== GIVEN INSTRUCTION A ==
Find each line in the rows below that contains the string "skCircle", and copy those lines out.
··········
GEP: L7 Authorization Policy for Gateways and mesh workloads
The Gateway API currently lacks a standardized authorization policy, a critical requirement for production deployments, particularly as cloud infrastructure increasingly adopts zero-trust security models where granular access control is essential.
This proposal outlines an L7 Authorization Policy specifically designed for L7 Gateways and L7 workloads within a service mesh, explicitly excluding applicability to L4 Gateways or raw TCP-based workloads such as databases like MongoDB and Redis.
Here is the proposed CRD
const (
// AllGatewaysinNS applies the policy to all gateways in the same namespace.
AllGatewaysinNS GatewayApplyTo = "SameNamespace"
// TargetRefs applies the policy to the specified gateways in the targetRefs.
TargetRefs GatewayApplyTo = "TargetRefs"
)
const (
// Allow a request only if it matches the rules. This is the default type.
Allow AuthzPolicyAction = "ALLOW"
// Deny a request if it matches any of the rules.
Deny AuthzPolicyAction = "DENY"
// Custom action allows an extension to handle the user request if
// the matching rules evaluate to true.
Custom AuthzPolicyAction = "CUSTOM"
)
type AuthzPolicySpec struct {
HTTPRules []AuthPolicyHTTPRule `json:"httpRules,omitempty"`
Action *AuthzPolicyAction `json:"action,omitempty"`
// CustomProviders defines the extension providers for authorization policy.
CustomProviders *AuthzPolicyCustomProviders `json:"customProviders,omitempty"`
TargetRefs []v1.LocalObjectReference `json:"-"`
// Mesh identifies the mesh workloads to which the policy is applied.
Mesh *Mesh `json:"mesh,omitempty"`
// Gateway identifies the gateways to which the policy is applied.
Gateway *Gateway `json:"gateway,omitempty"`
}
type AuthPolicyHTTPRule struct {
// From will have client identities
From *AuthzPolicyFrom `json:"from,omitempty"`
// To will have path, host, port, headers, method
To *AuthzPolicyTo `json:"to,omitempty"`
// any valid conditional CEL expression
When *string `json:"when,omitempty"`
}
// WorkloadSelector defines the selector for the workloads to which the policy is applied.
type WorkloadSelector struct {
MatchLabels map[string]string `json:"matchLabels,omitempty"`
}
// Mesh defines the mesh workloads to which the policy is applied.
··········
== GIVEN INSTRUCTION B ==
Write the next part of the Gateway API authorization policy proposal above, picking up right after its last line.
··········
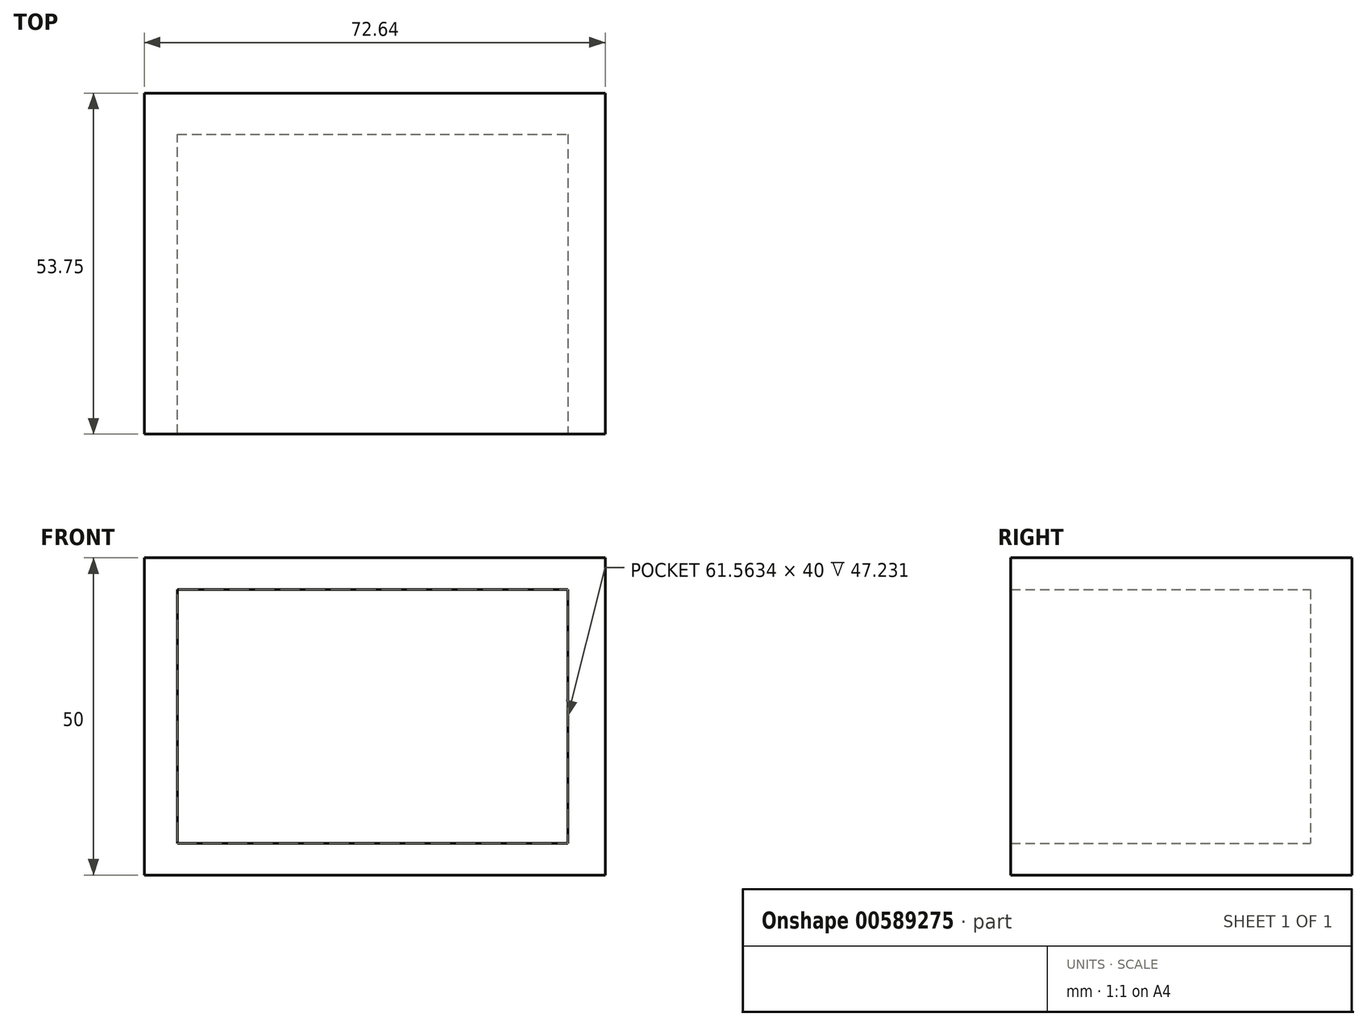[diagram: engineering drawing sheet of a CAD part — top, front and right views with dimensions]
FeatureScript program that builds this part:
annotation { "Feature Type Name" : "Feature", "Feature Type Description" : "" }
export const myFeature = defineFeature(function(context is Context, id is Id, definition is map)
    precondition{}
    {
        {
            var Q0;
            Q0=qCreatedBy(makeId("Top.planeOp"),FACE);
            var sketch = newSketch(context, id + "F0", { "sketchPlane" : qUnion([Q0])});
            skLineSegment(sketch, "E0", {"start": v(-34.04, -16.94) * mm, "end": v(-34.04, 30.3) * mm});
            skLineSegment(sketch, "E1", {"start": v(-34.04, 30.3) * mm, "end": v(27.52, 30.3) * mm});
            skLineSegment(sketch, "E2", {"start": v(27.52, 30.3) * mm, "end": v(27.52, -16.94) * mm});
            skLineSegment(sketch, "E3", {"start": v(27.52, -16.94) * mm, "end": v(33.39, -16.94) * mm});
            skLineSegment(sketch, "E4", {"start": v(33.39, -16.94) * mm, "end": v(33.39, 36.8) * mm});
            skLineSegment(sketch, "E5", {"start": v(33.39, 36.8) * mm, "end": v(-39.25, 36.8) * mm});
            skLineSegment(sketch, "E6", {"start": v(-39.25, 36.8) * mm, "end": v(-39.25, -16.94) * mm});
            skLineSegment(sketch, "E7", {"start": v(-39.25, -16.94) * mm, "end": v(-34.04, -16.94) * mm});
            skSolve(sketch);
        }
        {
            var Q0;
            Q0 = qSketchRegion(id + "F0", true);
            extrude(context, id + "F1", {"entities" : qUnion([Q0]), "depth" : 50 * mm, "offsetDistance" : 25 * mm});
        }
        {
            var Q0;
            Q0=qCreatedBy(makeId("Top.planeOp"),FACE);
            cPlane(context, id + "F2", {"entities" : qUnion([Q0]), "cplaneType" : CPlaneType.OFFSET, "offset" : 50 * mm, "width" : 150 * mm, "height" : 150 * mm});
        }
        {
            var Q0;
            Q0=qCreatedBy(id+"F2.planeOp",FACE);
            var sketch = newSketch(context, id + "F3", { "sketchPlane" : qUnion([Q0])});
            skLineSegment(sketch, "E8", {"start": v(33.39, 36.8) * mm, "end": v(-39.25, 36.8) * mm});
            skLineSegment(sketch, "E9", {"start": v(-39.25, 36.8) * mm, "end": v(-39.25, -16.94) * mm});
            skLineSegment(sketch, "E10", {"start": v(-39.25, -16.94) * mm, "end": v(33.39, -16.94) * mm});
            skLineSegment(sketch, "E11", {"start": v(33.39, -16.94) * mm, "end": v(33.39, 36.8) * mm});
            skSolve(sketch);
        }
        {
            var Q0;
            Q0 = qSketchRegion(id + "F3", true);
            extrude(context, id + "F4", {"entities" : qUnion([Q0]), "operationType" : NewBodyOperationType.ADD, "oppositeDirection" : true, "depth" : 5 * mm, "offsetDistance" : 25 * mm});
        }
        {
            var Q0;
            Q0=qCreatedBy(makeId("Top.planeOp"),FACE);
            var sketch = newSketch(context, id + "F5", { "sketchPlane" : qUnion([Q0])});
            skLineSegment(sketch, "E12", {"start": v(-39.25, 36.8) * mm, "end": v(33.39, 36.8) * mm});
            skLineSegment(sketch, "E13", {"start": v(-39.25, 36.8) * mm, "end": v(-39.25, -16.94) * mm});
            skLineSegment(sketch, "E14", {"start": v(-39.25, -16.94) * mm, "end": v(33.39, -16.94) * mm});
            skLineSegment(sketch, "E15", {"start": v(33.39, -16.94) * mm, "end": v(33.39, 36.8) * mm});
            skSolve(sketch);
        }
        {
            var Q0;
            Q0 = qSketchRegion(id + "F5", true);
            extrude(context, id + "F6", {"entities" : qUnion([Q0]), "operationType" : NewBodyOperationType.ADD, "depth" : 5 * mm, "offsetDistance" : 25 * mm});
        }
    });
··········
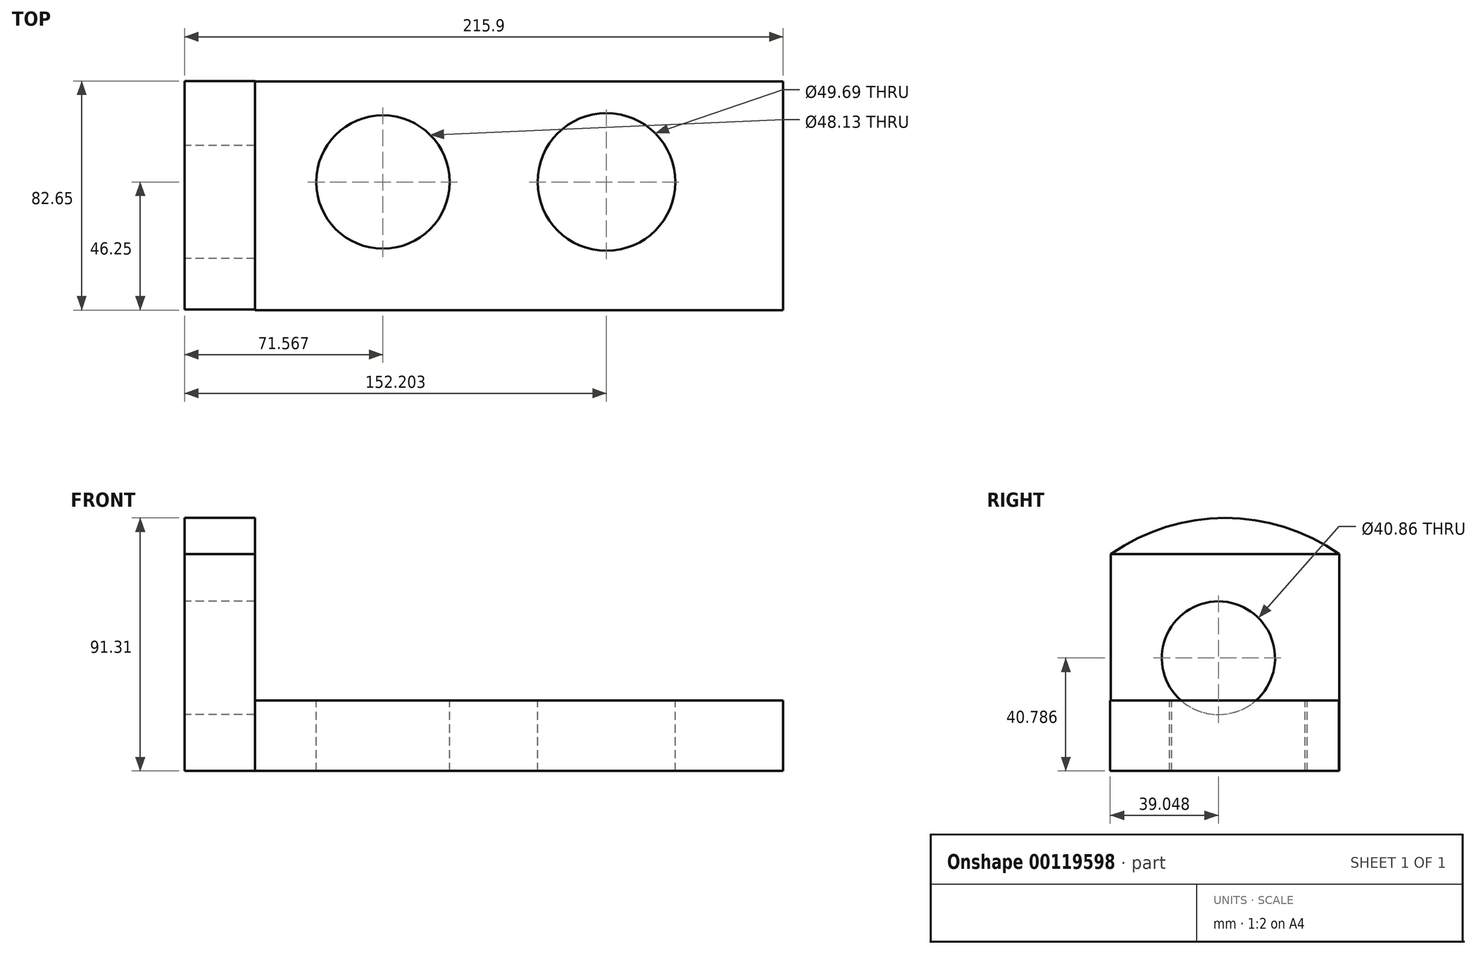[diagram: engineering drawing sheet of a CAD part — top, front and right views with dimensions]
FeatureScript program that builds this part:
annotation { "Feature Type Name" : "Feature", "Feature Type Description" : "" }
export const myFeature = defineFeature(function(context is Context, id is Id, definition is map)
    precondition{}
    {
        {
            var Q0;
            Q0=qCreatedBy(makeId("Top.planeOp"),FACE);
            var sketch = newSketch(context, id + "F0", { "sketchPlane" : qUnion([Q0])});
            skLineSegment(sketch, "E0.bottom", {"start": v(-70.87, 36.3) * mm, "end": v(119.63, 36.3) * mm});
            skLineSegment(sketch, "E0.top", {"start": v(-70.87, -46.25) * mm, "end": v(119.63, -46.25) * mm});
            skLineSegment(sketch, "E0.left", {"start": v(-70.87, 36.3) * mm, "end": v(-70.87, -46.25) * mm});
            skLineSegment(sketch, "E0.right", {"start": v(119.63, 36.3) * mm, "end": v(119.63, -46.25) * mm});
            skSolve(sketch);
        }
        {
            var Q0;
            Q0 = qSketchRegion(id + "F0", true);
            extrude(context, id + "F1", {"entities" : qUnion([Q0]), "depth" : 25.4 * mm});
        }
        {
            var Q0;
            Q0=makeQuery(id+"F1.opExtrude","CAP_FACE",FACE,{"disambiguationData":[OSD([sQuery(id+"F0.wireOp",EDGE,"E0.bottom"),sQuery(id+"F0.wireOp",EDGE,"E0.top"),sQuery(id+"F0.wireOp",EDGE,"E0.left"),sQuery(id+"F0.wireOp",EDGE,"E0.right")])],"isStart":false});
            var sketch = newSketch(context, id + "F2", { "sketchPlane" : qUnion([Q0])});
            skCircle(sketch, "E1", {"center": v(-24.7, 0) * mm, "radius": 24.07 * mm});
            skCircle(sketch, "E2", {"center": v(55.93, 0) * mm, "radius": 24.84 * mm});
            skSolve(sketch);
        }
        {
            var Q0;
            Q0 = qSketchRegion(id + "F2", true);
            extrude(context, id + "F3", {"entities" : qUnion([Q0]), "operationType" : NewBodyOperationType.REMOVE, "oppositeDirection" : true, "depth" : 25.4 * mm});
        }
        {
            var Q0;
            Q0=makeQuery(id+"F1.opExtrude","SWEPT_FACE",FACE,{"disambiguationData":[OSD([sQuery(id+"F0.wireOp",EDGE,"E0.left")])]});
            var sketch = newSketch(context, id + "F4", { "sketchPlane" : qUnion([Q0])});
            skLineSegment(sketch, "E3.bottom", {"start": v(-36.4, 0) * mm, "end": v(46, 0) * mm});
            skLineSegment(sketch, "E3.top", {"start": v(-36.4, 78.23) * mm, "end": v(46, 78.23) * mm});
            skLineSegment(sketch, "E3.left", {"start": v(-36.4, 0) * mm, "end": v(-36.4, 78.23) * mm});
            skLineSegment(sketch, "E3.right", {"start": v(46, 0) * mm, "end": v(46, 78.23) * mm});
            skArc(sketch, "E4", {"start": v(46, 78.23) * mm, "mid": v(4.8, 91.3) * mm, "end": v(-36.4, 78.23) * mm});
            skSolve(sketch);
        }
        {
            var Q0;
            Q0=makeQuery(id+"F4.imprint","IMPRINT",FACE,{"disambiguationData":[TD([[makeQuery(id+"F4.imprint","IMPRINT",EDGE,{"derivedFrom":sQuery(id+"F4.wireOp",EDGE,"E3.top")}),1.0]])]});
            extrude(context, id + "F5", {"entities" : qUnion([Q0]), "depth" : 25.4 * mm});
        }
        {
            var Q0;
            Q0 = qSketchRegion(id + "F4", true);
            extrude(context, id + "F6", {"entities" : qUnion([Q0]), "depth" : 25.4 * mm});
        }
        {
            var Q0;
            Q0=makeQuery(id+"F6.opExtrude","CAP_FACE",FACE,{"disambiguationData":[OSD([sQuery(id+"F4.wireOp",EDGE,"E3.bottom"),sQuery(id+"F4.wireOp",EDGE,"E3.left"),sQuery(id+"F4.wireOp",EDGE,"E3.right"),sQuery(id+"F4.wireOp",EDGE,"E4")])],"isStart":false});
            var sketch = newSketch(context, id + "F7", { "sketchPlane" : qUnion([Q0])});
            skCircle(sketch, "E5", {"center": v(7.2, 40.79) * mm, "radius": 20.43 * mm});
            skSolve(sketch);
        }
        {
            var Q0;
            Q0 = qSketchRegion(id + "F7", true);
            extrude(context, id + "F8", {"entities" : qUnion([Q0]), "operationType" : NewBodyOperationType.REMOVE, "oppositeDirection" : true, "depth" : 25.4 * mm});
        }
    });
··········
== FINAL RESULT A ==
            skCircle(sketch, "E1", {"center": v(-24.7, 0) * mm, "radius": 24.07 * mm});
            skCircle(sketch, "E2", {"center": v(55.93, 0) * mm, "radius": 24.84 * mm});
            skCircle(sketch, "E5", {"center": v(7.2, 40.79) * mm, "radius": 20.43 * mm});

== FINAL RESULT B ==
type Mesh struct {
ApplyTo *MeshApplyTo `json:"applyTo,omitempty"`
Selector *WorkloadSelector `json:"selector,omitempty"`
}
// Gateway defines the gateway workloads to which the policy is applied.
type Gateway struct {
ApplyTo *GatewayApplyTo `json:"applyTo,omitempty"`
TargetRefs []v1alpha2.LocalPolicyTargetReferenceWithSectionName `json:"targetRefs,omitempty"`
}
@robscott @LiorLieberman
Hi @aryan16.
I'm jumping in as one who's also been involved with policies and, authorisation ones in particular.
First and foremost, thanks for this proposal. Auth is a much requested feature, with a non-trivial solution, I recon.
I see in your proposal a clear pointer to GEP-1494, which I'd recommend you checking out in case you haven't already. That GEP lays out some initial use cases for auth. It covers authentication and keeps it open for authorisation as well. Even though it doesn't elaborate much on the API or the implementation yet, I believe it's a good starting point for anything that intends to be standard eventually.
Regarding the API you propose, I see a lot of Istio's AuthorizationPolicy in it. This might work fine for this particular implementation, but not sure if it'd get enough support to become standard in Gateway API IMHO.
The proposed attachment mechanisms also deviates a bit from what we currently have in GEP-713. Things like WorkloadSelector, GatewayApplyTo and AuthPolicyHTTPRule would all probably overlap, to one extend or another, with the already spec'ed targeting options. On a positive note, it feels like you're identifying a need for enhancements to those existing targeting options, which IMO could be good points to discuss in the scope of https://github.com/kubernetes-sigs/gateway-api/discussions/2927, and then perhaps some follow-up of https://github.com/kubernetes-sigs/gateway-api/pull/3609.
Thanks @guicassolato for all the details and the feedback.
Given that authorization and authentication within a service mesh target individual workloads, relying on workload-native APIs makes the most sense. Consequently, traditional attachment points like Kubernetes Services and Routes become less effective, though Routes might still play a role in specific scenarios. The existing trust and adoption of Pod labels for workload identification provide a more aligned and robust approach for defining AuthZ/Authn policies imo.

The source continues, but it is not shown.